Reliable β values are determined with a relative standard error ranging from 14 to 23 %. The β values for the PMQAS program are systematically the smallest of the order of 0.05, as expected from a PT scheme having participants using the same experimental protocol and the same instrumentation. The other PT schemes display β values of 0.07, 0.08 and 0.11 for Pb, Cd and Hg, respectively (Table 1). Koch and Magnusson reported similar results [12].
Fewer and more scattered data were available for the determination of α, for which the relative standard errors ranged from 23 to 45 %. α values of 0.2, 1 and 3 μg kg^{−1} were obtained for Cd, Hg and Pb, respectively (Table 1). This would correspond to estimated limits of detection of 0.6, 3 and 9 μg kg^{−1} in blood and urine matrices. These limits are well above—up to 20 times—those determined experimentally for a specific sample treatment and a dedicated instrumental technique. Such over-estimated values may be due to the fact that the presented α values derive from reproducibility standard deviations (computed from results reported in the frame of several PT schemes, and obtained using various analytical methods), whereas C_{LOD} are usually determined under repeatability conditions.
The ratio α/β for each element from the different matrices and PT schemes are in agreement within 20 %, when excluding the value for the PMQAS Cd in urine. Ratios of the order of 2, 8 and 48 μg kg^{−1} were obtained for Cd, Hg and Pb, respectively (Table 1). When combining with Eq. 4, the following approximations are derived: α/β ≈ 2C_{LOQ} for β = 0.05 (i.e. PMQAS) or α/β ≈ C_{LOQ} for β = 0.10 (i.e. PCI or QMEQAS). This indicates that CTQ might have organized some PT rounds close to the limit of quantification, below which measurement relative uncertainties higher than 22 % are to be expected. This could explain the high scatter of data points at the low concentration range.
Conclusion
The “uncertainty function” introduced by Thompson et al. [2] describes well the trend of reproducibility standard deviation versus mass fraction for cadmium, mercury and lead in blood and urine samples. The compilation of α and β calculated using a simple mathematical approach (without any data weighting) will allow CTQ to estimate reproducibility standards deviations and to derive the standard deviation of performance assessment (σ_{PT}) for various PT-element-matrix combination. The robust statistical treatment prescribed by the ISO 13528 guide [13] would be performed for confirmation. On the other hand, participants could use the same function to calculate the reproducibility standard deviation to derive a reasonable estimate of their measurement uncertainty, as prescribed by the Eurolab [14]. The CTQ intends to evaluate the “uncertainty function” for the remaining elements and matrices available.

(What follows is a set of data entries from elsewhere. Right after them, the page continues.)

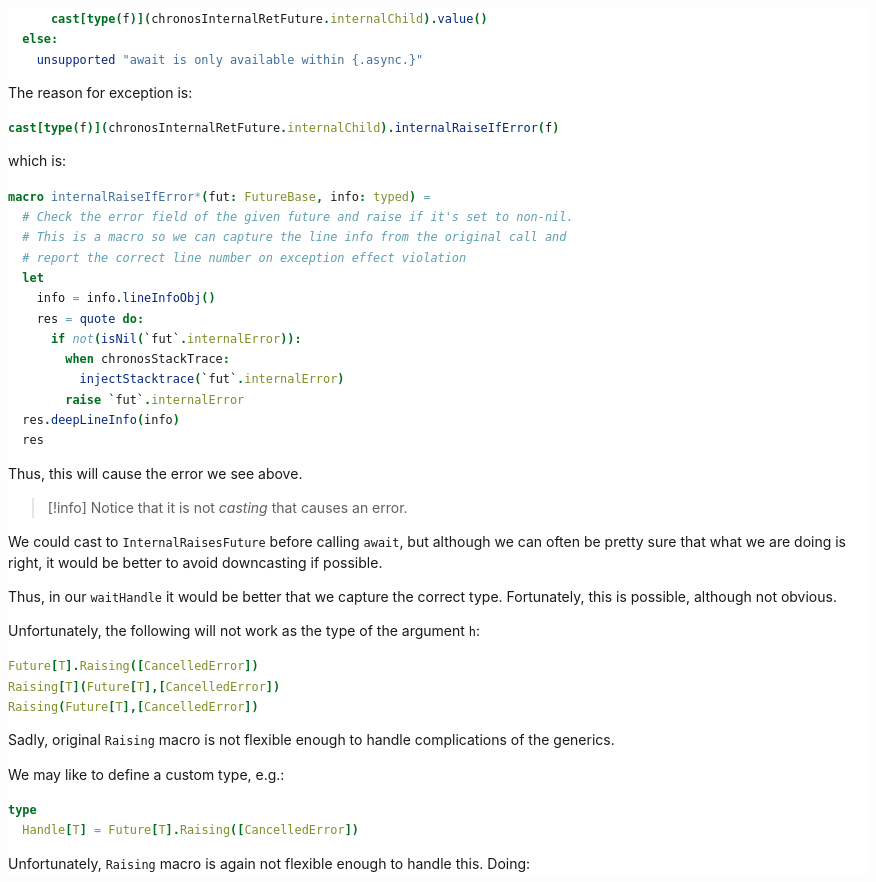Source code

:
 ```nim
      cast[type(f)](chronosInternalRetFuture.internalChild).value()
  else:
    unsupported "await is only available within {.async.}"
```

The reason for exception is:

```nim
cast[type(f)](chronosInternalRetFuture.internalChild).internalRaiseIfError(f)
```

which is:

```nim
macro internalRaiseIfError*(fut: FutureBase, info: typed) =
  # Check the error field of the given future and raise if it's set to non-nil.
  # This is a macro so we can capture the line info from the original call and
  # report the correct line number on exception effect violation
  let
    info = info.lineInfoObj()
    res = quote do:
      if not(isNil(`fut`.internalError)):
        when chronosStackTrace:
          injectStacktrace(`fut`.internalError)
        raise `fut`.internalError
  res.deepLineInfo(info)
  res
```

Thus, this will cause the error we see above.

>[!info]
> Notice that it is not *casting* that causes an error.

We could cast to `InternalRaisesFuture` before calling `await`, but although we can often be pretty sure that what we are doing is right, it would be better to avoid downcasting if possible.

Thus, in our `waitHandle` it would be better that we capture the correct type. Fortunately, this is possible, although not obvious.

Unfortunately, the following will not work as the type of the argument `h`:

```nim
Future[T].Raising([CancelledError])
Raising[T](Future[T],[CancelledError])
Raising(Future[T],[CancelledError])
```

Sadly, original `Raising` macro is not flexible enough to handle complications of the generics.

We may like to define a custom type, e.g.:

```nim
type
  Handle[T] = Future[T].Raising([CancelledError])
```

Unfortunately, `Raising` macro is again not flexible enough to handle this. Doing:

Furthermore, the CTQ will evaluate the dispatch of identical PT samples in several PT schemes, using, for example, the assigned values (X_{Ref}, σ_{PT}) of one PT round to the other PTs, similar to what is implemented by the International Measurement Evaluation Program (IMEP) [15]. This could significantly reduce the costs for homogeneity and stability investigation, ensuring the propagation of sound metrological principle to various groups of participants.